Paralelamente ao apoio produtivo, é fundamental garantir o acesso a alimentos aos segmentos mais vulneráveis da população, por meio do fortalecimento de mecanismos direcionados de transferência de renda e redes de proteção social.

As intervenções focadas em salvar vidas e meios de subsistência devem ser acompanhadas de esforços para canalizar investimentos para a resiliência das pessoas e suas comunidades. Isso significa equipá-los com os recursos para antecipar ameaças em tempo real e tomar medidas antecipadas antes que uma crise ocorra.

Significa também estimular o investimento e o emprego por meio da ativação do capital social dos territórios, propiciar o acesso dos pequenos produtores ao financiamento –em conjunto com o setor privado– e promover o associativismo, os curtos-circuitos e as cadeias de valor sustentáveis.

Além das intervenções de emergência e resiliência, não podemos negligenciar a necessidade de abordar as causas profundas das crises alimentares: a persistência da pobreza rural e das desigualdades estruturais e o alto custo das dietas saudáveis.
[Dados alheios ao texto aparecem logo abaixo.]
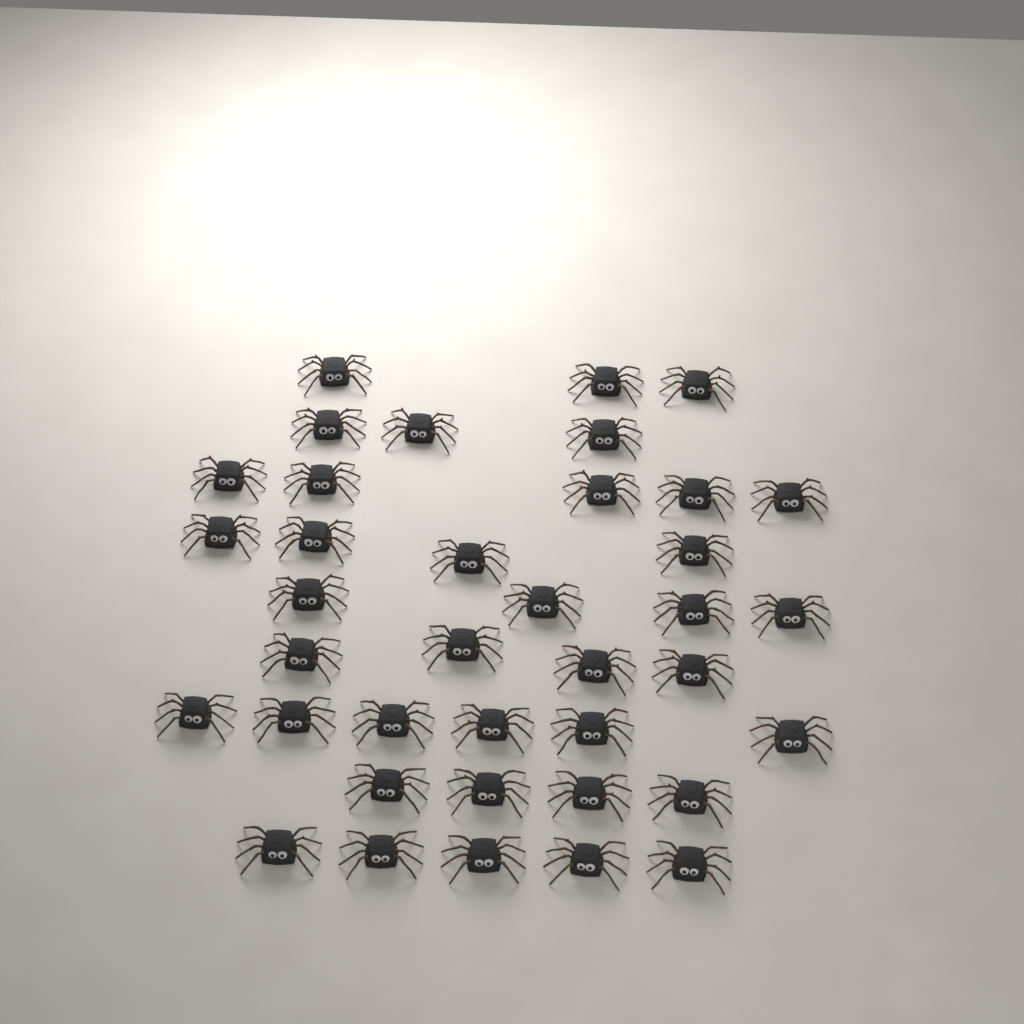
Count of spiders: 38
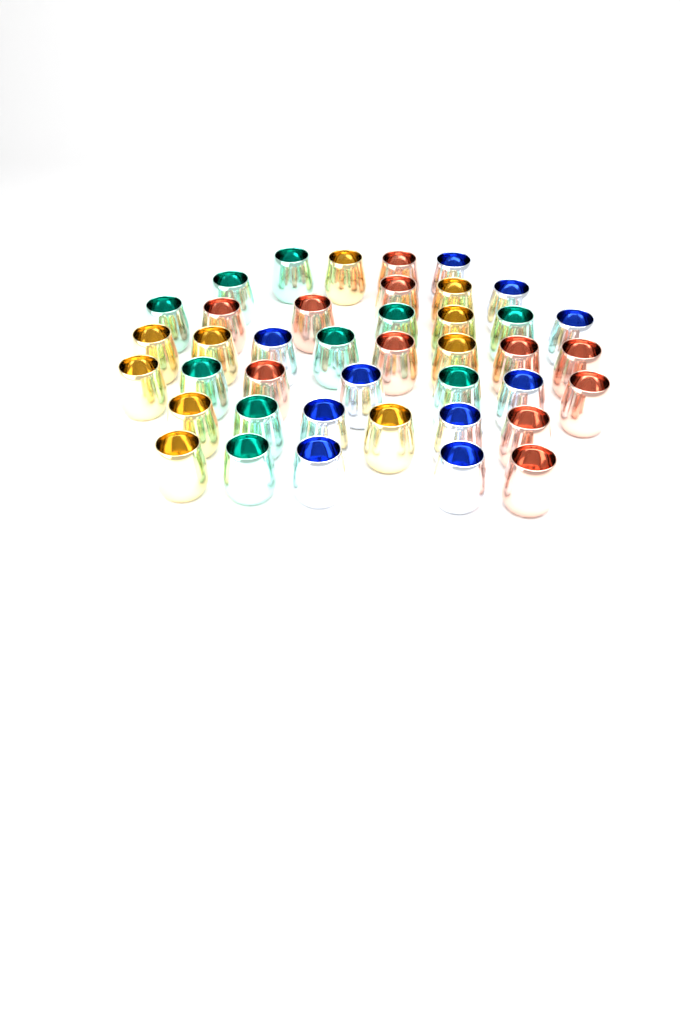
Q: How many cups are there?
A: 41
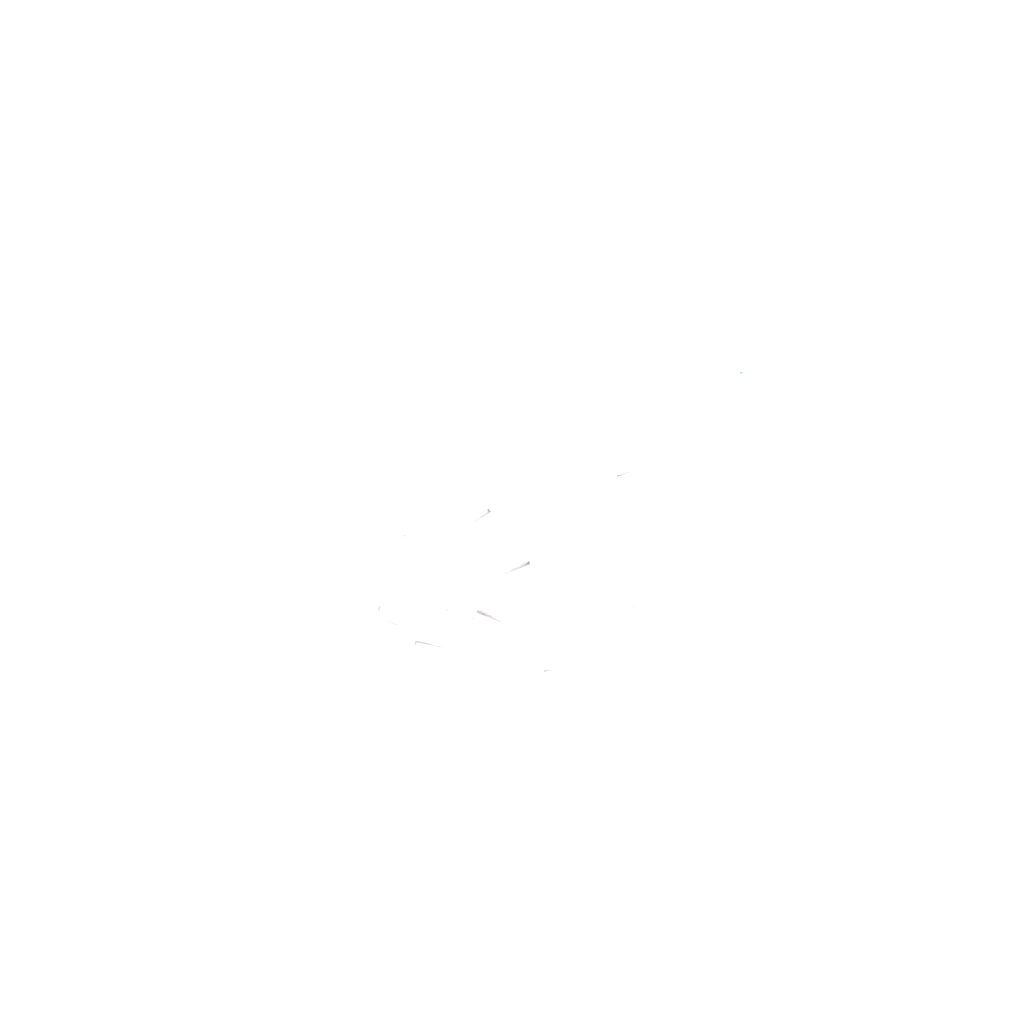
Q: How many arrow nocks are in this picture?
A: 18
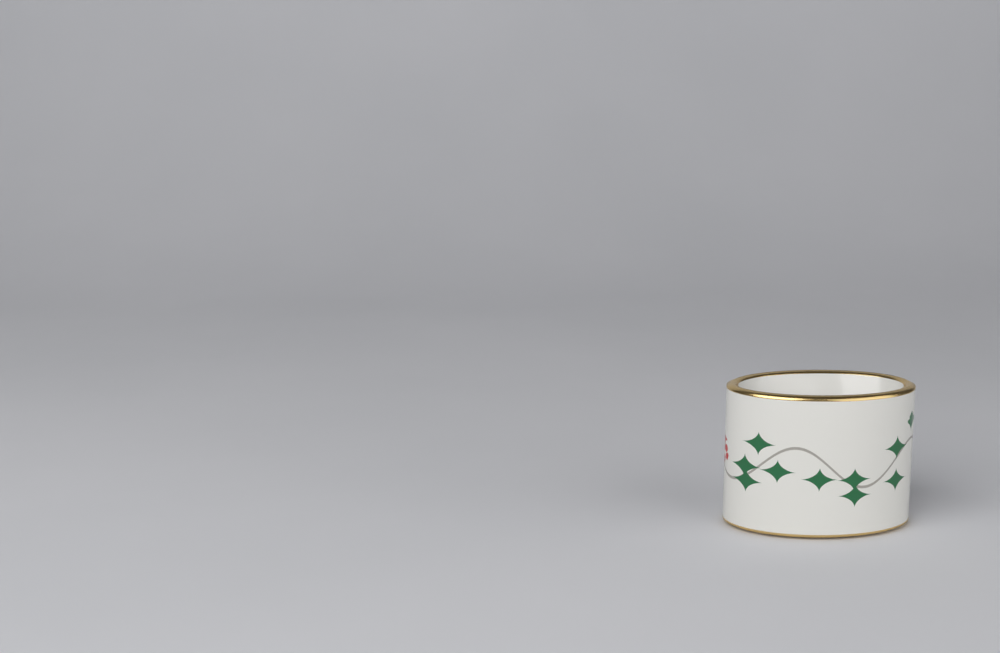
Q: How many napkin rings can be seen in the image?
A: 1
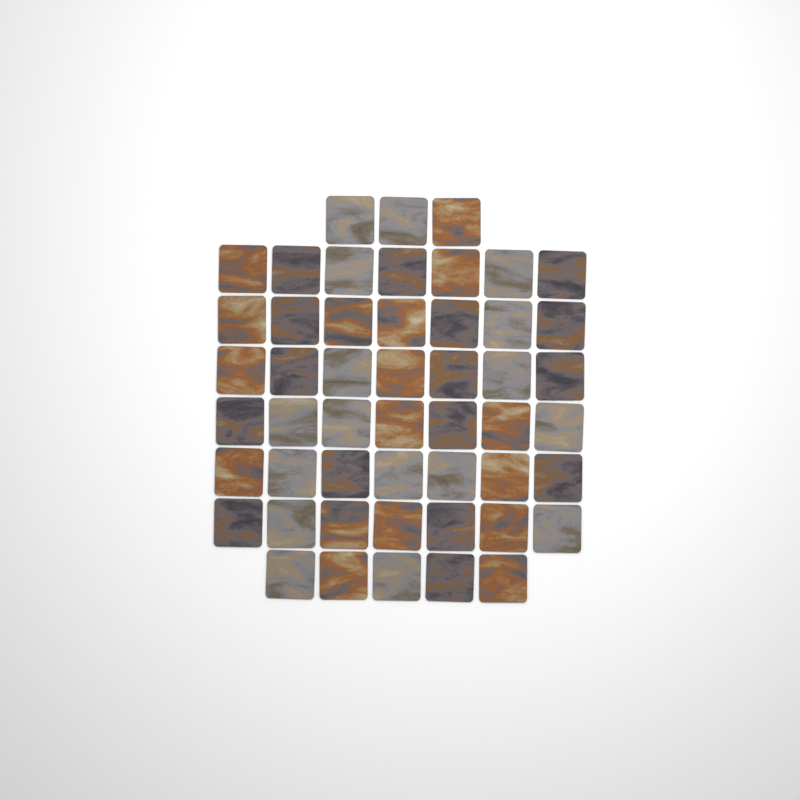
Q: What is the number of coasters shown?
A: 50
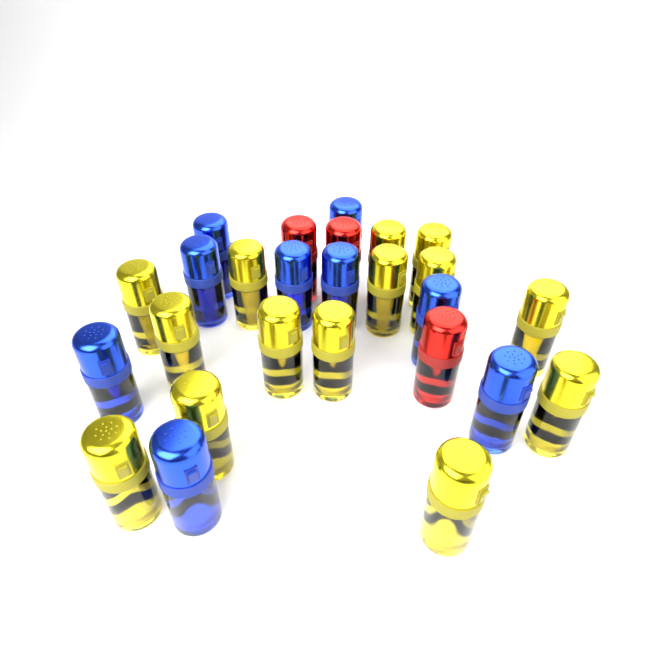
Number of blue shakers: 9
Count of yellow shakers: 14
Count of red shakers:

Em última análise, devemos trabalhar juntos e fazê-lo agora para impedir a escalada da fome. Requer vontade política ao mais alto nível e o esforço coordenado de todos, desde governos nacionais a organizações locais, agências das Nações Unidas, sociedade civil e setor privado. Só assim conseguiremos a transição para sistemas agroalimentares mais eficientes, inclusivos, resilientes e sustentáveis, e só assim evitaremos enfrentar a mesma situação no próximo ano, provavelmente com mais pessoas precisando de ajuda.